Joshua, I have a van for sale, and I know a nice campsite, next to a river.




  1. JimD says:

    Utah, eh ??? Mormons you suppose ???

  2. bobbo says:

    What would YOU have done?–as a program participant? Would you hold him down, pour the water, be allowed to be waterboarded?

    Always fun to see how much of one’s self you are willing to give up to get along.

    I was at a team building conference wherein boys and girls were to move that orange around in a circle without moving the hands. I declined to participate to the dismay of my boss. 3 months later, he apologized to me after his wife had an unpleasant experience at her own seminar doing the same thing.

    In my mind, this requirement to conform starts when you show up for work on time.

  3. CarlWinslow says:

    Bobbo, could you clarify what you had to do with this orange? I didn’t follow why you wouldn’t participate and why it was unpleasent.

    Thanks!

  4. bobbo says:

    #4–Carl==its a popular team building exercise.

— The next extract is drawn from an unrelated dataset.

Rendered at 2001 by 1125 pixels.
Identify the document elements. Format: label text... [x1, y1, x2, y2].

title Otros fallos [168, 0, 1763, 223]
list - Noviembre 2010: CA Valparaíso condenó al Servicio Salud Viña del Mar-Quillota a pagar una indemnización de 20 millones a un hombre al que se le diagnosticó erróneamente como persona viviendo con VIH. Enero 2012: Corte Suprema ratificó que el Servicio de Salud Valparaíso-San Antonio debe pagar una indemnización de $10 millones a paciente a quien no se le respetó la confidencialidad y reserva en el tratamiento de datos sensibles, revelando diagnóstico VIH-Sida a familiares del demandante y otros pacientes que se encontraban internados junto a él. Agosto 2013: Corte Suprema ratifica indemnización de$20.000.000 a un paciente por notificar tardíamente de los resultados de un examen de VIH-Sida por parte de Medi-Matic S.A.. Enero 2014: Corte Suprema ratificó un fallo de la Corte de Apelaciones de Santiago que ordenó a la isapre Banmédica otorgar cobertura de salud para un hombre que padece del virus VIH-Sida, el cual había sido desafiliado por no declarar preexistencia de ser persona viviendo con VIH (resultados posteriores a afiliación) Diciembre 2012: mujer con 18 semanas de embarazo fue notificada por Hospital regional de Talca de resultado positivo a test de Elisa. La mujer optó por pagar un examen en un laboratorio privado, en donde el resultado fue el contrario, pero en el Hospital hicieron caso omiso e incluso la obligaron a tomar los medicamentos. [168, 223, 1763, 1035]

You stand in a circle alternating boy/girl. Teams compete against one another. You put your hands behind your back and one person has an orange under their chin. You then pass the orange around the circle back to the starting person. This involves all kinds of face in the boobs contact.

    I enjoy the game very much as foreplay to something real, but not as history with my co-workers. I was concerned that any woman in the group could later complain of anything inappropriate and thats just what my bosses wife did–regardless of what really happened.

    Forewarned is forearmed.

  5. Mister Catshit says:

    The matter probably won’t, but if it goes to trial, weeeee. Now we get the arguments of whether or not water boarding is torture into court.

  6. Daniel says:

    Actually, there is already prior convictions of war crimes against the Japanese for using waterboarding against US soldiers.

    It is sickening to think that our current “leaders” think its perfectly OK to use it against our enemy when our grandfathers were so outraged when it happened to them.

    It is even more sickening to think that some manager out there thinks he should use it on his/her workers to motivate them. If that happened to me, I’m not sure if they’d send police to come arrest the people that did it or paramedics to save the ones that made it back to the office alive.

    http://preview.tinyurl.com/rj9rd

  7. Awake says:

    And we thought that the characters from “The Office” could never exist in real life…

  8. Mister Catshit says:

    #7, Daniel,

    Good point. But they were “Nips” and in the post WWII scene, effen Japs didn’t count. Fer nuttin !!!

    We are now in the civilized time and world of the Twentieth Century.

  9. Rick Cain says:

    Rush Limbaugh attributed all the torture in Abu Ghraib to “college pranksterism”. We should listen to fine war heroes like him on such important topics.

  10. LoggerJoe says:

    From what I understand this Prosper company is part of Trump University and is the Coaching side of Robert G. Allen, and a bunch of other “get-rich-quick” motivational guru’s. I wonder what Donald Trump has to say about this kind of practice…I don’t think this is the last we will hear of this.

  11. mr. OK says:

    Are you kidding me?

    1) This supervisor and whoever else was in on this brilliant idea- should be forced to run while simulatingly being shot at, of course simulating how much they’d be running/fighting for their lives.

    I take that back, the shooting shouldn’t be simulated.

    2) Why would a group ever need training in aggressive selling tactics? I buy, and encourage others to, only products that work, not what I’m being talked into.

    I guess that’s what helping make America so great, right? Quantity over Quality…

  12. AST says:

    Why sue? Go to the cops and charge the guy with assault. I don’t think even a written consent would be upheld unless it spelled out in detail what kind of stuff the company could do to you.

    I’m not quite clear what kind of permanent injury the guy claimed. Is he traumatized against taking a shower now? If it’s just that momentary fear and humiliation, I don’t think his damages amount to much.

    All that being said, I don’t think I’d want to work for a company that puts its employees under such pressure.